In the Late Cretaceous is a satire on neologisms and academia, with the institution where it’s set also riddled with an over-officious set of traffic wardens, ticketing anything that doesn’t move. The professor of palæontology is a metaphorical dinosaur, still using chalk on blackboard. Willis’s preface to this laments what she calls political correctness, as being inimical, or at least antithetic, to comedy and moans about “every anti- (Choose one: smoking, animal research, logging, abortion, Columbus.)” Well she did include anti-abortionists, so she’s not a complete lost cause.
Time Out centres round a project to produce a “temporal oscillator” with which to manipulate “hodiechrons” (quantum units of time which Willis has presumably named from the Latin for today and the Greek for time.) An anatomy of both the quotidian routines of marriage and parenthood – the domestic detail is thoroughly true to life – the vicissitudes of not well resourced research and nostalgia for youth it suggests a mechanism for the origins of déjà vu. The whole is intricately plotted but leans a bit too heavily on light-heartedness.
Jack returns to the subject of the London Blitz which Willis explored in her short story Fire Watch and novels To Say Nothing of the Dog, Blackout and All Clear. As in those (and The Doomsday Book) it is marred for a British reader by a failure to get details of life and usages in the UK correct. The story concerns a new member of an ARP unit who shows an uncanny knack for detecting bodies buried by rubble. He also disappears sharply to his day job. The narrator develops suspicions.
At the Rialto’s title has a different meaning to Sons of the Rock of my generation compared to those who hail from elsewhere. It was the name of the local cinema. The Rialto here is a hotel in Hollywood hosting (or not) a meeting of quantum physicists. The plot revolves around a series of uncertainties.

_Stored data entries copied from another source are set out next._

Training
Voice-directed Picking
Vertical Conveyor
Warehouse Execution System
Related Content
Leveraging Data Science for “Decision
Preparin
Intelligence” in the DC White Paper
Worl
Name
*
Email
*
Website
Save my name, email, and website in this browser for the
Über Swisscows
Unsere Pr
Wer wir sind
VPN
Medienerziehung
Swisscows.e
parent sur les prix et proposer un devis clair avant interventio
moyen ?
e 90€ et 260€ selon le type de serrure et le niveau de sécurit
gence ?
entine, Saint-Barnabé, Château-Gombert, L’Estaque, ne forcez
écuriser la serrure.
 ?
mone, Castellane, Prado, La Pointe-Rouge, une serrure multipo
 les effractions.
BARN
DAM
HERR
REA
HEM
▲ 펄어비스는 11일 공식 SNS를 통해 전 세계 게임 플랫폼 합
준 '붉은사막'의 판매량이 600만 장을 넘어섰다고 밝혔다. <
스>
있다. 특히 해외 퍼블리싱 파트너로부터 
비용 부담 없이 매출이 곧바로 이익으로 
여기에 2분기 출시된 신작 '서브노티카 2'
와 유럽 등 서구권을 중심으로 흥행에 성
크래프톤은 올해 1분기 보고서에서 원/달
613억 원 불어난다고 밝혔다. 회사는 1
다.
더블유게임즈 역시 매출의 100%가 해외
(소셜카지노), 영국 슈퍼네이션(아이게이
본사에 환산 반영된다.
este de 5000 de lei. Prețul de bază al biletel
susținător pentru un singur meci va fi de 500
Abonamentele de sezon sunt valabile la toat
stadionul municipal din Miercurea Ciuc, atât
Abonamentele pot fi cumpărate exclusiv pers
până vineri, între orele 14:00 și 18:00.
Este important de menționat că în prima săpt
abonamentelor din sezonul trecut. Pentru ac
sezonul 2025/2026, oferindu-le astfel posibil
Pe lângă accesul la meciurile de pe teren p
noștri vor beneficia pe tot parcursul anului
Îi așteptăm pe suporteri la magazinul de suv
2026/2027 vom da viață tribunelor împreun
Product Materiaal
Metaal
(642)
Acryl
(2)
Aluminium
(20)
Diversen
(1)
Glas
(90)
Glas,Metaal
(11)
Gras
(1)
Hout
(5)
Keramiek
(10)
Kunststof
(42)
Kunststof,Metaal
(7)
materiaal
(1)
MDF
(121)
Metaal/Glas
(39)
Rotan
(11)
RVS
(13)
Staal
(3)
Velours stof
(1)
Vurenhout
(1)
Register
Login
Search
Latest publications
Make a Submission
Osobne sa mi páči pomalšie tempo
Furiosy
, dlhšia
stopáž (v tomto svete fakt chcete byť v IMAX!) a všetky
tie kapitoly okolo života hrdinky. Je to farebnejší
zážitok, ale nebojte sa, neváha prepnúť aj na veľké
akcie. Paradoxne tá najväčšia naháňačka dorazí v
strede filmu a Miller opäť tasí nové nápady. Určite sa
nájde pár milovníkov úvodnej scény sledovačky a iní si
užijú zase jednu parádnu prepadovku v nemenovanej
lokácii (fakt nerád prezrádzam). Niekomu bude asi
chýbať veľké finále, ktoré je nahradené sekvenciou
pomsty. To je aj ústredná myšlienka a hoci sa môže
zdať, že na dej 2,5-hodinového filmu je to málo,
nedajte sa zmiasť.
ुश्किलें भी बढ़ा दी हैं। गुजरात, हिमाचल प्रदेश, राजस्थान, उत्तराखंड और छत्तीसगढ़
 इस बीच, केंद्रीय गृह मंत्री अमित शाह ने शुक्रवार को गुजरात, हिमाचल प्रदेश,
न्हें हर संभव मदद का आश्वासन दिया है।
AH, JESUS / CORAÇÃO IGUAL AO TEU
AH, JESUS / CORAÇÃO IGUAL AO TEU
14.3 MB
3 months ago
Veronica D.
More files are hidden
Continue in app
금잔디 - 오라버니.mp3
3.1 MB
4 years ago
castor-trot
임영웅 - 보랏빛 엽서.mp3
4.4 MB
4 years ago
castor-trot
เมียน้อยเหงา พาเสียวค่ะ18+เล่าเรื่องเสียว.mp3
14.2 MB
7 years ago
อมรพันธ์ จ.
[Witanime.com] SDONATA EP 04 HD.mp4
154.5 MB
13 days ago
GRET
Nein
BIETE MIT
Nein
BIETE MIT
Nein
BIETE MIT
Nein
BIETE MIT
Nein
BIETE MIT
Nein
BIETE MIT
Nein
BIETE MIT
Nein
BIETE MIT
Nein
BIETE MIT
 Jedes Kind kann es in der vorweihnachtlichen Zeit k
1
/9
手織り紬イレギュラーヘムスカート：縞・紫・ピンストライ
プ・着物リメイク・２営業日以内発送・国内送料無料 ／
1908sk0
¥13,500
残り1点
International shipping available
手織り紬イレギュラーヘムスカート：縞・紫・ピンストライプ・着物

Pedant’s corner:- flack (x3, flak,) “the Queen of England” (was of course not crowned as such but as Queen of Great Britain and Northern Ireland – and is of course Queen of many other places besides,) gladiolas (gladioli,) Russian Front (in the Great War it was called the Eastern Front,) LaGrangian points” (Lagrange points,) a missing comma before a piece of direct speech. “‘The seasons’ just started’” (season’s.) “‘Five years and no sex have made desperate’” (have made me desperate’,) “I don’t’” (I don’t,) a missing full stop, “setting her cap for you” (setting her cap at you,) liquor (the British usage is booze, or drink,) a character is said by another to be from Yorkshire but himself says he’s from Newcastle (all British people know Newcastle [either of them] isn’t in Yorkshire,) ME 109s (it’s Me 109s – and the text implies that type of plane was a bomber. It was a fighter,) bannister (banister,) oleo (the word used in the UK for this type of spreadable butter substitute is margarine,) a missing comma before a piece of direct speech, automobile jack (‘car jack’, or just ‘jack’,) row houses (terraced houses,) the Duchess of York (by this time [1941] the said woman was the Queen and was only ever referred to as ‘the Queen’,) a medal is said to have been awarded at a military HQ (investitures are [and were even during the war] held at Royal Palaces,) a recipient’s father is said to have pinned the medal on his son himself (medals are conferred by a member of the Royal family or perhaps, in extreme cases, by a representative such as a Lord Lieutenant,) the Duchess of York kissed the award recipient on both cheeks (absolutely not,) “and said he was the pride of England” (the ‘pride of Britain’ possibly, ‘England’ I very much doubt. The Queen [formerly Duchess of York] was Scottish,) an inland revenue collector (a taxman,) “had gotten married” (had got married,) the award recipient had shot down fifteen German planes so must have been in Fighter Command but is later said to be flying nightly bombing missions over Germany – a Bomber Command task.) “‘meaning’ or possible ‘information’” (or possibly.)